> _Seitentext_:
Eine Mitgliedschaft in einem anderen Clan oder Spielergemeinschaft ist nicht gestattet!​
Ein Headset und das Programm Teamspeak sind Pflicht.​
Jeder neue Member wird als Trial-Member für 6 Wochen geführt damit wir sehen können wie er sich im Spiel gegenüber anderen Mitspielern verhält! Und ob er sich bemüht auf der Page und im Forum aktiv mitmacht.​
Trailmember können sich der Unterstützung aller festen Mitglieder sicher sein.​
Trials die länger als 7 Tage Abwesend sind ohne das sie in der Abwesendheitsliste stehen werden aus dem Clan entlassen.​


*§ 3 Clantag*​

Die Members / Trials haben sich als solche zu identifizieren und den Clantag vor dem Namen zu tragen. Pflicht in jedem Spiel, für jeden Member. Der Clantag lautet: [PCGHX]​


*§ 4 Abwesenheit / Inaktivität*​

Abwesenheiten ab 1 Woche sind im dafür vorgesehenen Forum anzumelden. Abwesenheitseinträge die 4 Wochen überschreiten müssen vorher mit der Clanleitung besprochen werden.​
Sollte ein Spieler länger als eine Woche keine Zeit oder Möglichkeit haben das Teamspeak und die Homepage zu besuchen, so ist eine Abmeldung in der Abwesendheitsliste notwendig.. Sollte keine Abmeldung erfolgen, so erfolgt eine Anfrage per E-Mail. Nach einer nicht erfolgten Rückmeldung innerhalb von 72 Stunden, erfolgt ein Ausschluss aus dem Clan.​
Es besteht eine selbständige Informationspflicht im Bezug auf E-Mails und PM um die 72h Frist (siehe oben) einhalten zu können.​


*§ 5 Forum*​

Der interne Bereich, die Clan-Page und die News sind regelmäßig zu besuchen. Foren- und Teamspeakaktivität ist erwünscht​

.

> _Vorhandene Einträge_:
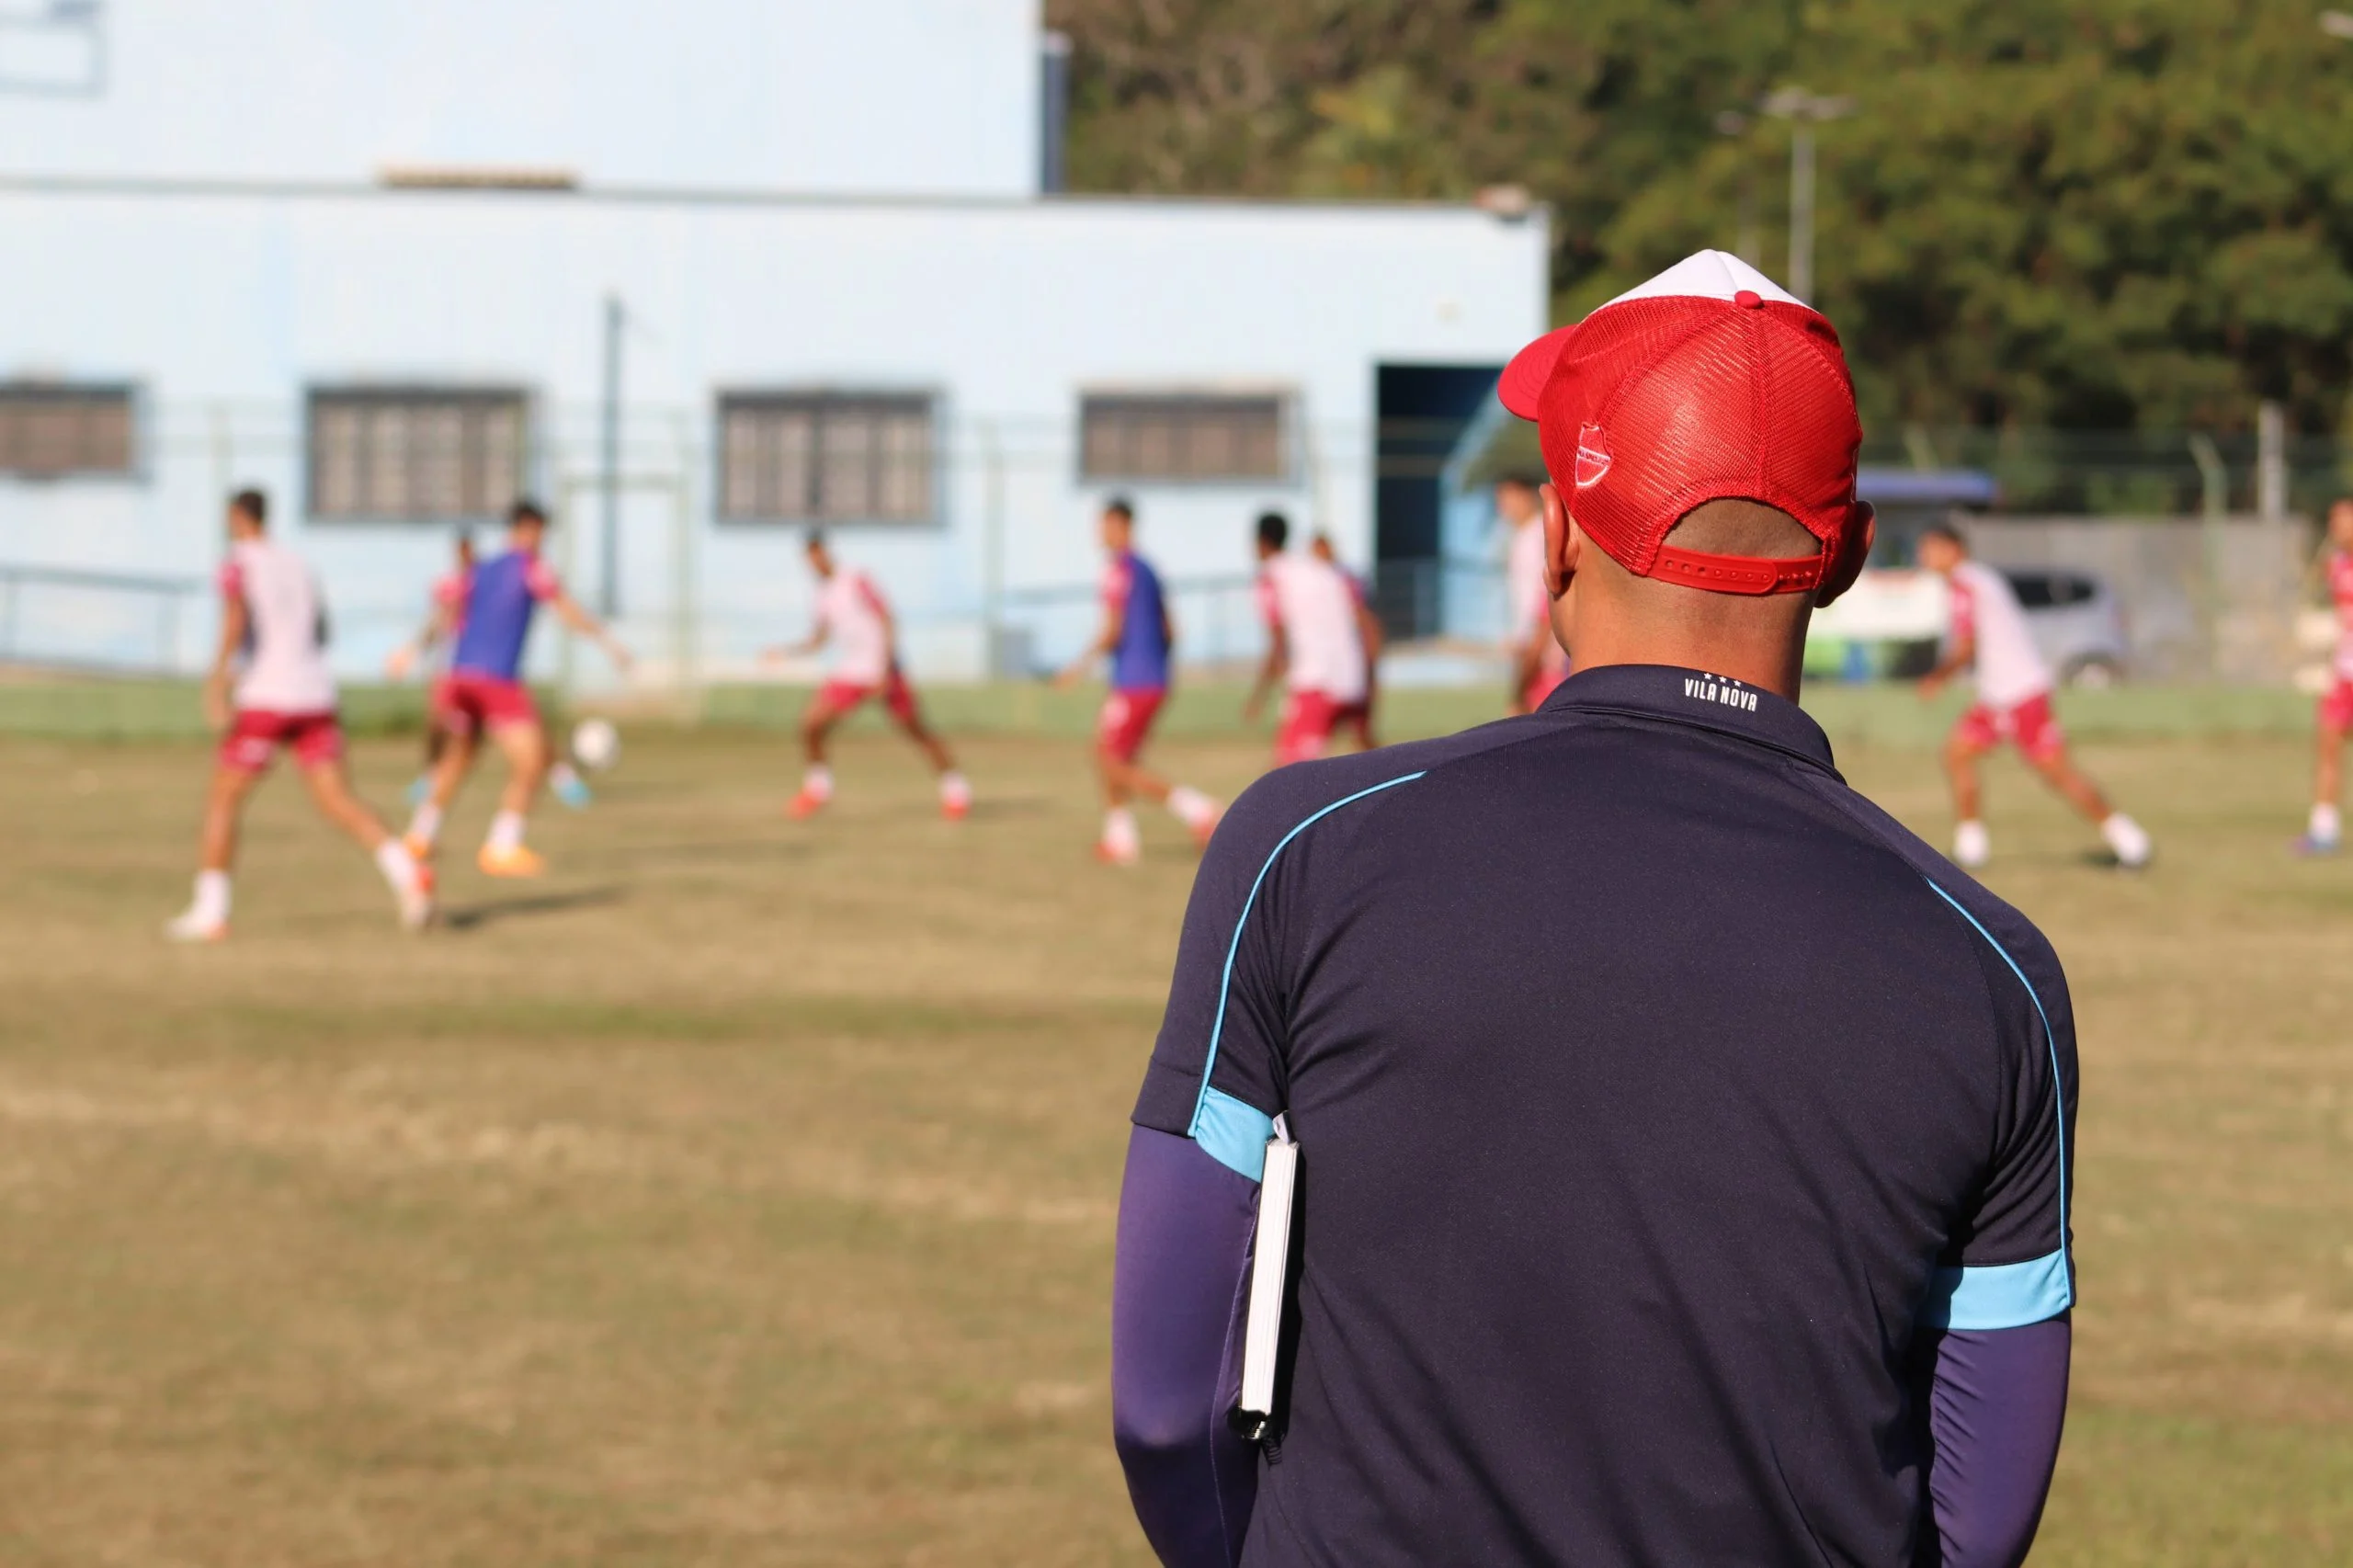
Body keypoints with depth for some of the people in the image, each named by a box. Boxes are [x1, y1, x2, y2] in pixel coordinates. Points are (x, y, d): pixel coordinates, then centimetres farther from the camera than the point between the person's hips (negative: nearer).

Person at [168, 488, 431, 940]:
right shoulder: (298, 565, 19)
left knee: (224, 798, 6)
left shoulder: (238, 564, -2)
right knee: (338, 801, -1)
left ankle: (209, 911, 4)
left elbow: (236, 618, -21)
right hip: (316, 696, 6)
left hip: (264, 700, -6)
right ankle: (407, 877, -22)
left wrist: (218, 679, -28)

> _Aufgaben und Übungen_:
a: Beantworte anhand der Clanregeln diese Fragen:
(i) Wie viele Wochen wird ein neues Mitglied als Trial-Member geführt?
(ii) Wie lautet der Clantag?
(iii) Innerhalb wie vieler Stunden muss auf die Anfrage per E-Mail eine Rückmeldung kommen?
b: Tausche in den Einträgen ab der Zeile mit „left elbow: (236, 618, -21)“ bis einschließlich der letzten Zeile „wrist“ gegen „hand“ aus und gib nur diese Zeilen wieder.
Der Text und die Einträge stammen aus verschiedenen Quellen.

> _Lösungen_:
a:
(i) 6 Wochen
(ii) [PCGHX]
(iii) 72 Stunden

b:
left elbow: (236, 618, -21)
right hip: (316, 696, 6)
left hip: (264, 700, -6)
right ankle: (407, 877, -22)
left hand: (218, 679, -28)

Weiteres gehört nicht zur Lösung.